Activity – Reproduce the passage of the PARSE-BODY proposal from "Taking into account" to "macro expansion.", word for word.

Given text –

· · · · · · ·

Taking into account the other comments on this function (the ones that
I agree with at least), how about this proposal
(PARSE-BODY body &optional environment
Parses a BODY argument of the form
({declaration|doc-string}* {form}*)

according to the rules on page ????[Currently, incompletely specified
on pages 67, 153-154] and returns three values: a list of the
DECLARATIONs, the DOC-STRING (or NIL if none), and a list of the FORMS
(which may share structure with the BODY).  All the DECLARATIONs and
none of the FORMS will have been MACROEXPANDed and none of the FORMS
will have been.  The optional parameter ENVIRONMENT (which defaults to
NIL, which represents the null lexical environment) is used for such
macro expansion.

If the optional parameter DECLARATIONS-ALLOWED-P is true (the
default), then BODY may contain declarations and a doc-string.
Otherwise, if it is NIL, (in which case the argument to
DOC-STRING-ALLOWED-P must also be NIL) an error is signalled if there
are any declarations before the first FORM in BODY (or before the end
of BODY if there are no FORMs).

If the optional parameter DOC-STRING-ALLOWED-P is true (the default),
then the first string encountered before, during, or immediately after
the DECLARATIONs in BODY is returned as the second value.  Any
subsequent string is considered a FORM.  Otherwise, if it is NIL, then
all strings in BODY are considered FORMs.

declarations-allowed-p is useful for ensuring that certain bodies do
NOT contain decls, e.g., the 'body' of CASE, PROGN, etc.

declarations-allowed-p=nil -> doc-string-allowed-p=nil since
currently, CLtL does not have ANY bodies that allow a doc-string
without allowing decls.

doc-string-allowed-p is shorter, and uses the correct terminology.

The order of the return values reflects their (typical) order in CLtL.

· · · · · · ·

The data –

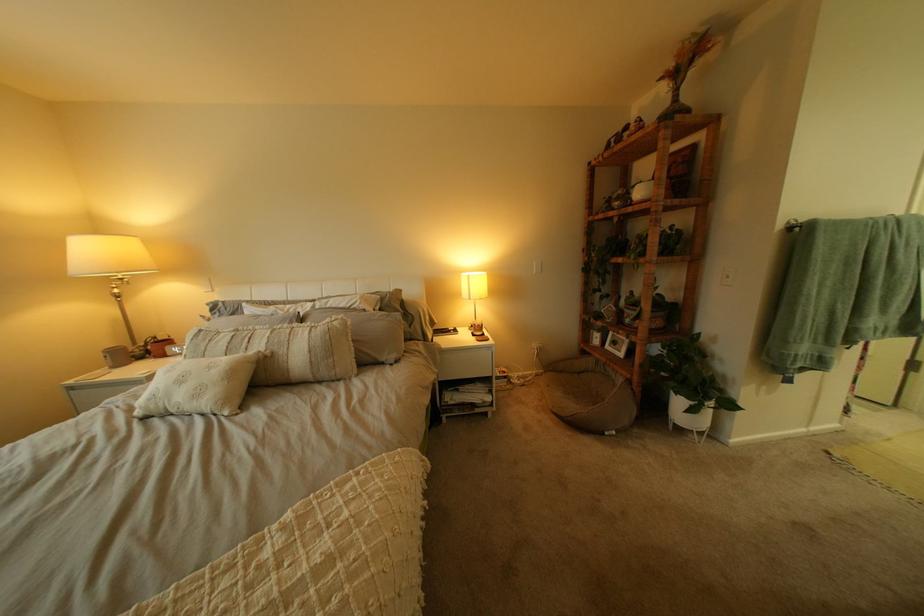
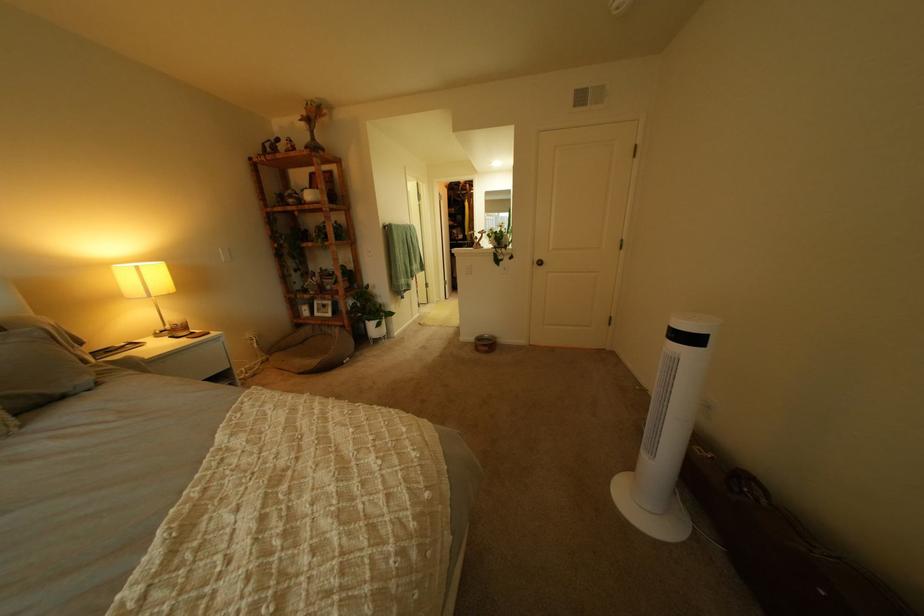
Question: The first image is from the beginning of the video and the second image is from the end. How did the camera likely rotate when shooting the video?

Choices:
 (A) Left
 (B) Right
 (C) Up
 (D) Down

Answer: (B)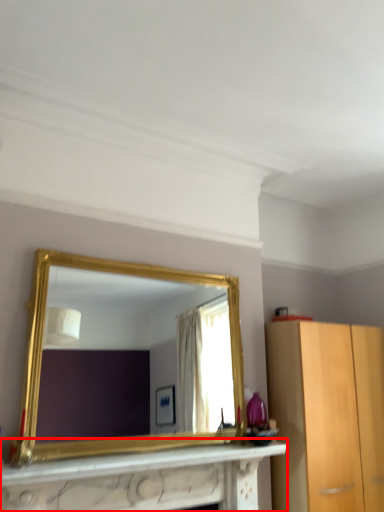
Question: From the image, what is the correct spatial relationship of vanity (annotated by the red box) in relation to mirror?

Choices:
 (A) left
 (B) right

Answer: (A)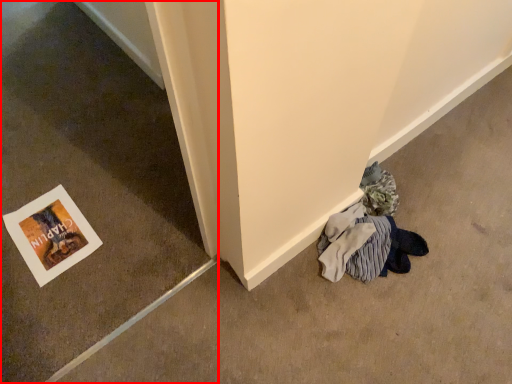
Question: From the image's perspective, what is the correct spatial relationship of concrete (annotated by the red box) in relation to picture frame?

Choices:
 (A) below
 (B) above

Answer: (A)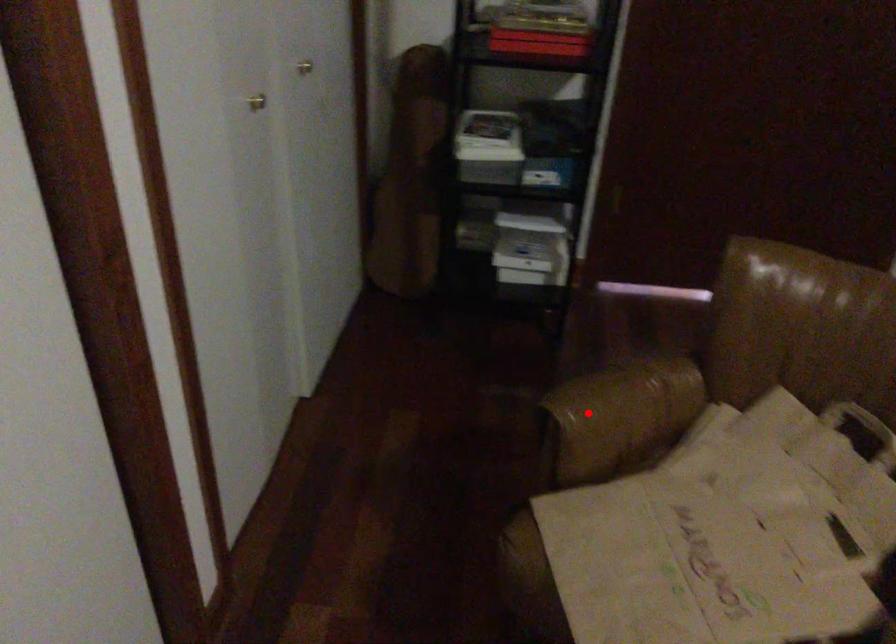
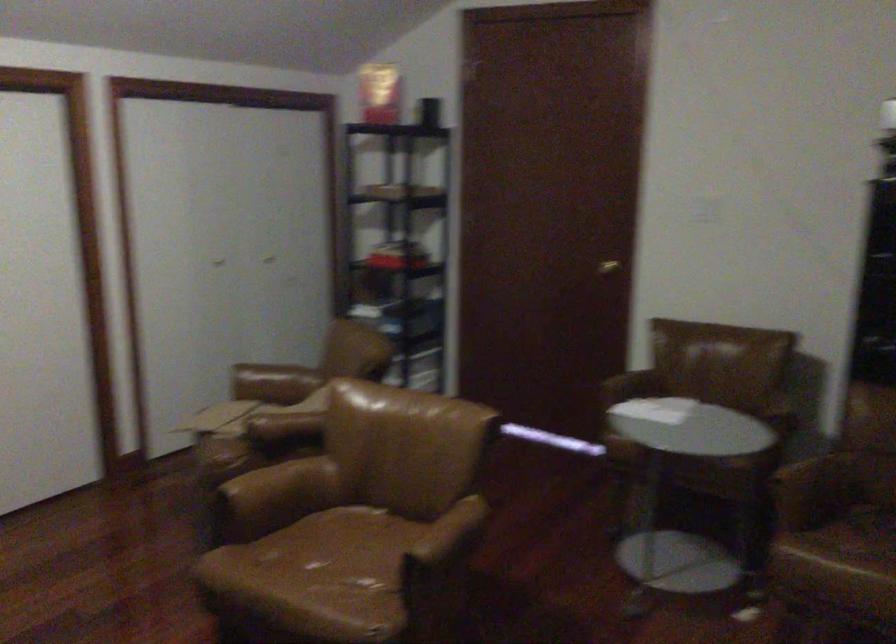
Question: A red point is marked in image1. In image2, is the corresponding 3D point closer to the camera or farther? Reply with the corresponding letter.

Choices:
 (A) The corresponding 3D point is closer.
 (B) The corresponding 3D point is farther.

Answer: (B)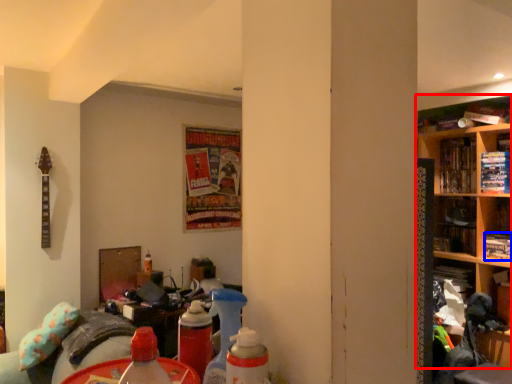
Question: Which of the following is the closest to the observer, shelf (highlighted by a red box) or book (highlighted by a blue box)?

Choices:
 (A) shelf
 (B) book

Answer: (A)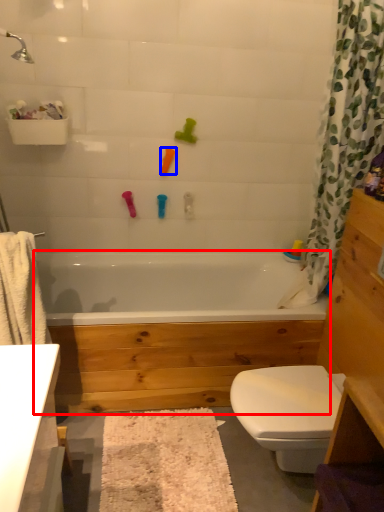
Question: Among these objects, which one is nearest to the camera, bathtub (highlighted by a red box) or toy (highlighted by a blue box)?

Choices:
 (A) bathtub
 (B) toy

Answer: (A)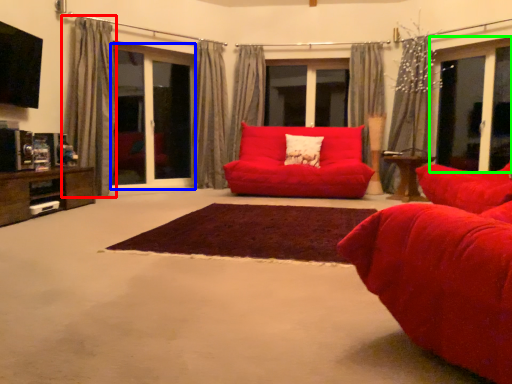
Question: Which object is positioned closest to curtain (highlighted by a red box)? Select from screen door (highlighted by a blue box) and window (highlighted by a green box).

Choices:
 (A) screen door
 (B) window

Answer: (A)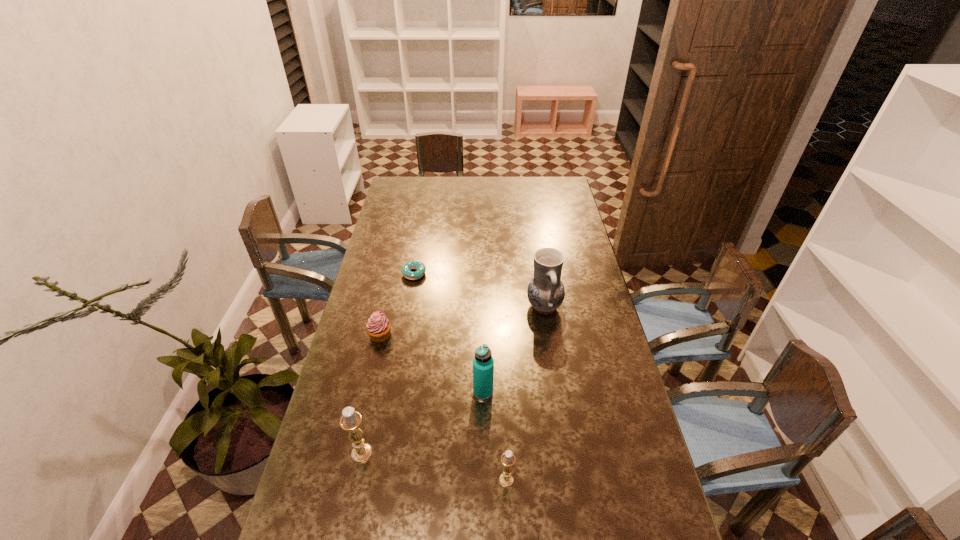
Where is `water bottle`? water bottle is located at coordinates (483, 364).

Where is `the fourth object from left to right`? The height and width of the screenshot is (540, 960). the fourth object from left to right is located at coordinates (483, 364).

At what (x,y) coordinates should I click in order to perform the action: click on free spot located 0.250m on the back of the taller candle holder. Please return your answer as a coordinate pair (x, y). The height and width of the screenshot is (540, 960). Looking at the image, I should click on (379, 371).

You are a GUI agent. You are given a task and a screenshot of the screen. Output one action in this format:
    pyautogui.click(x=<x>, y=<y>)
    Task: Click on the vacant area situated 0.210m on the left of the shorter candle holder
    This screenshot has width=960, height=540.
    Given the screenshot: What is the action you would take?
    pyautogui.click(x=420, y=480)

Locate an element on the screen. Image resolution: width=960 pixels, height=540 pixels. free space located 0.100m on the back of the pottery is located at coordinates 540,273.

Identify the location of vacant space situated 0.180m on the right of the farthest object. This screenshot has height=540, width=960. 470,274.

Locate an element on the screen. This screenshot has width=960, height=540. vacant space situated on the right of the third farthest object is located at coordinates (426, 335).

Image resolution: width=960 pixels, height=540 pixels. Find the location of `free space located on the left of the water bottle`. free space located on the left of the water bottle is located at coordinates (457, 392).

The width and height of the screenshot is (960, 540). What are the coordinates of `candle holder present at the left edge` in the screenshot? It's located at (351, 420).

Locate an element on the screen. This screenshot has height=540, width=960. doughnut located in the left edge section of the desktop is located at coordinates (419, 266).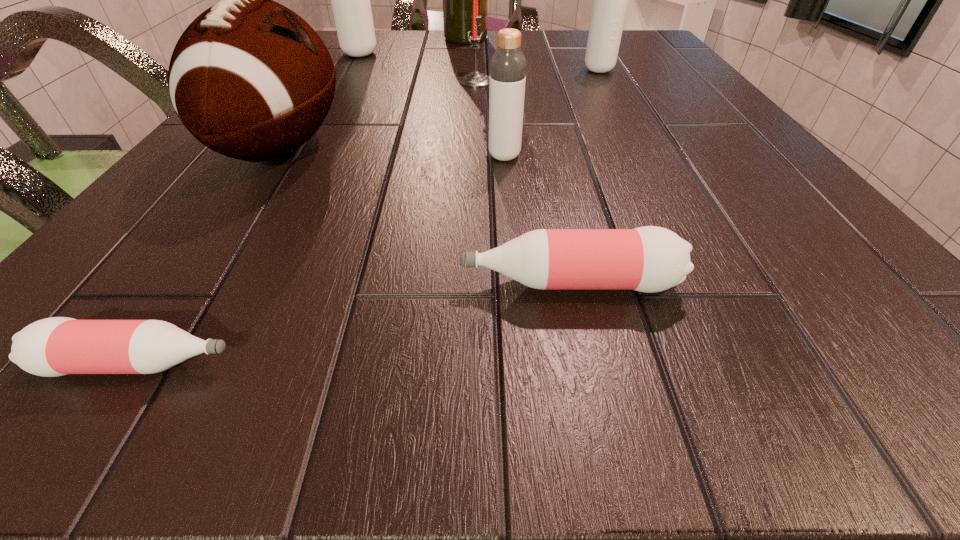
The width and height of the screenshot is (960, 540). In order to click on vacant space located with the cap open on the right pink bottle in this screenshot , I will do `click(380, 283)`.

Locate an element on the screen. free space located 0.050m with the cap open on the right pink bottle is located at coordinates (416, 283).

You are a GUI agent. You are given a task and a screenshot of the screen. Output one action in this format:
    pyautogui.click(x=<x>, y=<y>)
    Task: Click on the vacant space located 0.210m with the cap open on the right pink bottle
    
    Given the screenshot: What is the action you would take?
    272,283

This screenshot has height=540, width=960. Find the location of `free region located 0.170m with the cap open on the nearer pink bottle`. free region located 0.170m with the cap open on the nearer pink bottle is located at coordinates (417, 364).

The height and width of the screenshot is (540, 960). I want to click on wine bottle that is at the far edge, so click(457, 0).

Locate an element on the screen. Image resolution: width=960 pixels, height=540 pixels. bottle located in the far edge section of the desktop is located at coordinates (350, 0).

Locate an element on the screen. This screenshot has width=960, height=540. object located at the near edge is located at coordinates (56, 346).

Find the location of a particular element. The image size is (960, 540). football (American) that is positioned at the left edge is located at coordinates (250, 79).

Image resolution: width=960 pixels, height=540 pixels. Find the location of `object situated at the right edge`. object situated at the right edge is located at coordinates (610, 3).

I want to click on object at the far left corner, so pyautogui.click(x=350, y=0).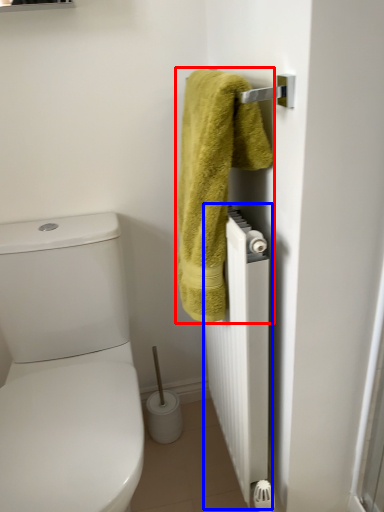
Question: Among these objects, which one is farthest to the camera, towel (highlighted by a red box) or radiator (highlighted by a blue box)?

Choices:
 (A) towel
 (B) radiator

Answer: (B)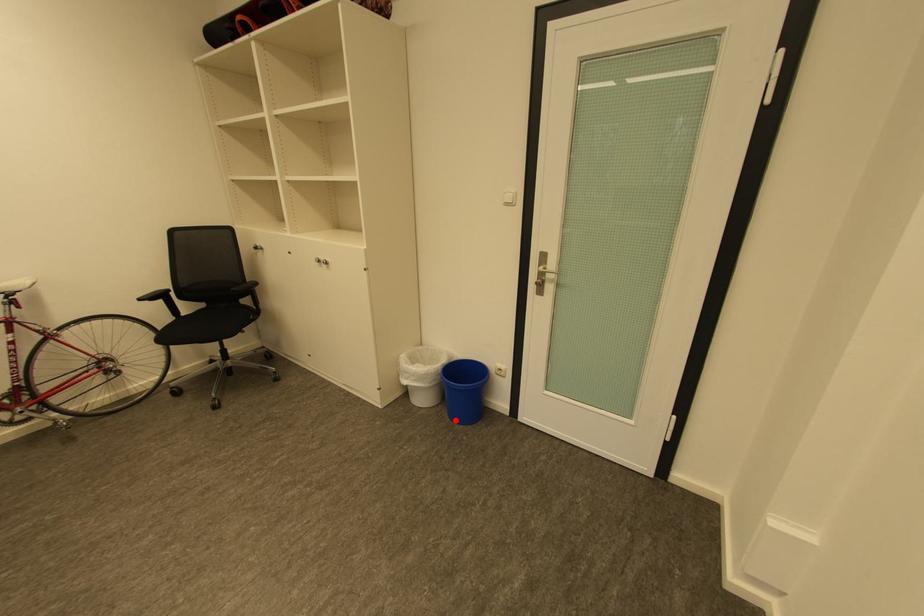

· · · · · · ·

Output for this task –
Taking into account the other comments on this function (the ones that
I agree with at least), how about this proposal
(PARSE-BODY body &optional environment
Parses a BODY argument of the form
({declaration|doc-string}* {form}*)

according to the rules on page ????[Currently, incompletely specified
on pages 67, 153-154] and returns three values: a list of the
DECLARATIONs, the DOC-STRING (or NIL if none), and a list of the FORMS
(which may share structure with the BODY).  All the DECLARATIONs and
none of the FORMS will have been MACROEXPANDed and none of the FORMS
will have been.  The optional parameter ENVIRONMENT (which defaults to
NIL, which represents the null lexical environment) is used for such
macro expansion.